For Juan Diaz and Paul Malignaggi, Saturday's 12-rounder represents a visit to "Last Chance Saloon." The winner will remain among the elite while the loser likely slides into oblivion—and perhaps retirement.
The root of each man's problems and the potential stylistic solution can be found in the numbers:
The Problem: Dwindling Defense
In 11 fights tracked before his recent slide, Diaz landed 43 percent of his 50 power shots per round while absorbing just 22 percent of his foes' 53—a plus 21 rating. Against Campbell and Marquez, Diaz's power connect percentage was 33 to his rivals' 43 percent—a minus 10. The late rounds were even worse for Diaz as fatigue and discouragement set in. In the final four rounds Campbell landed 46 percent of his power shots (137 of 298) to Diaz's 24 percent (42 of 174)—a minus 22. In the last three rounds Marquez landed 56 percent (62 of 111) to Diaz's 30 percent (39 of 131), a ghastly minus 26 rating.

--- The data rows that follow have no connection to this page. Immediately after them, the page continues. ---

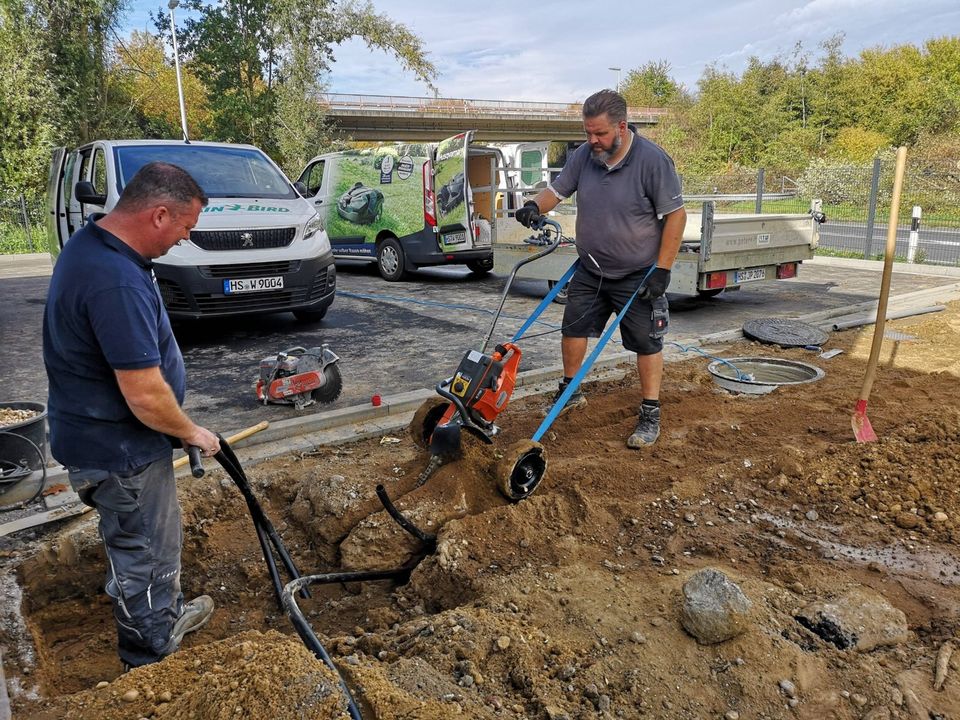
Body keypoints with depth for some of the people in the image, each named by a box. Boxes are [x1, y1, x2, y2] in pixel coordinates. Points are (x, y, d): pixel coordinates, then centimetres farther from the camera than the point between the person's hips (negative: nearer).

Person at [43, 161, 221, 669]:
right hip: (119, 451, -10)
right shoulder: (117, 284, -32)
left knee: (156, 539, 27)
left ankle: (166, 617, 48)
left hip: (106, 434, 10)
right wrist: (192, 433, -11)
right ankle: (150, 663, 30)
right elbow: (146, 397, -31)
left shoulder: (93, 242, 2)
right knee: (143, 557, 10)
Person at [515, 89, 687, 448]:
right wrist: (535, 206, -16)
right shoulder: (583, 155, -3)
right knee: (573, 328, 12)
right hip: (590, 270, 6)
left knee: (646, 343, 3)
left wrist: (662, 270, -19)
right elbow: (557, 189, 8)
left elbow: (676, 215, -16)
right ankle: (570, 391, 33)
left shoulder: (652, 159, -19)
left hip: (637, 276, -5)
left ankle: (651, 415, 14)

Malignaggi's numbers aren't much better. In nine fights tracked before his last three bouts, Malignaggi landed 34 percent of his total punches to his foes' 27—a plus seven—and he was in plus territory in power shots as he connected at a 37.3 percent rate to his foes' 32.5. When one excluded the Cotto bout, those numbers surged to a plus 11.1 overall (36.1 to 25) and a plus 9.8 (39.3 to 29.5).

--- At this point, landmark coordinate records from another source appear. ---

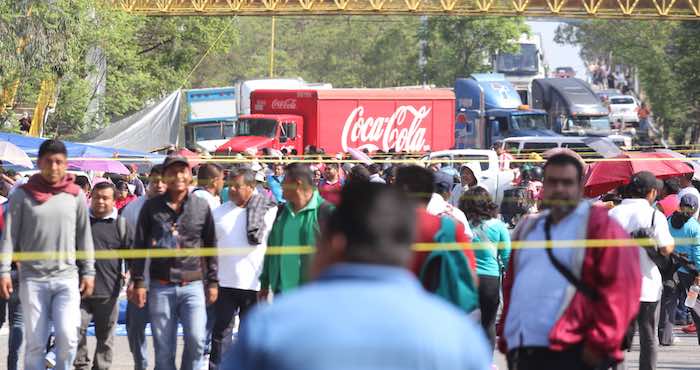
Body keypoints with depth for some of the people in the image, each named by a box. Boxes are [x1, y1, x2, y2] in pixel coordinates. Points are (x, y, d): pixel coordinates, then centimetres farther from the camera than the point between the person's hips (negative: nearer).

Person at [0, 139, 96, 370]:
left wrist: (88, 272, 7)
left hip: (67, 278, 1)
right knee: (35, 343, 0)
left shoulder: (76, 195, 7)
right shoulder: (23, 195, 2)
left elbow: (84, 236, 11)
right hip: (32, 278, -1)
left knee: (68, 336, -14)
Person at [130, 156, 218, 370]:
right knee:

Against Lovemore N'Dou (the rematch), Herman Ngoudjo and Ricky Hatton, Malignaggi still landed at a higher rate overall (30 percent to 27) but his defensive numbers in terms of power punches slipped into negative territory. He threw 20 per round and landed 28.8 percent while his rivals attempted 33 and landed at 29 percent. Because he's easier to hit, he's easier to hurt. Though Malignaggi easily decisioned Chris Fernandez in his most recent outing, the one round he lost came after he was badly stunned.
The Solution: Skill Kills
Against brawler Michael Katsidis Diaz boxed effectively without sacrificing his output too much. Averaging nearly 67 punches per round (a shade above the divisional average of 63.7), Diaz piled up advantages of 296-149 overall, 110-39 in jabs and 186-110 in power shots while piling up percentage gaps of 20 (37-17), 20 (32-12) and 21 (41-20) respectively. Stick-and-move tactics might not work against the pure-boxer Malignaggi, but smart aggression will.
To win Malignaggi must duplicate his performance in the first N'Dou fight. He picked apart the aggressor with superb jabbing (193 of 486, 40 percent) and judicious power punching (159 of 317, 50 percent) while averaging 67 punches per round. The big question: Can "The Magic Man" recapture that magic?
Without the power to make Diaz respect him, and the fight being in Diaz's back yard, "The Baby Bull" will bulldoze Malignaggi from first bell to last. A wide decision is the most likely result, but Diaz's numbers game could garner him a late-round TKO.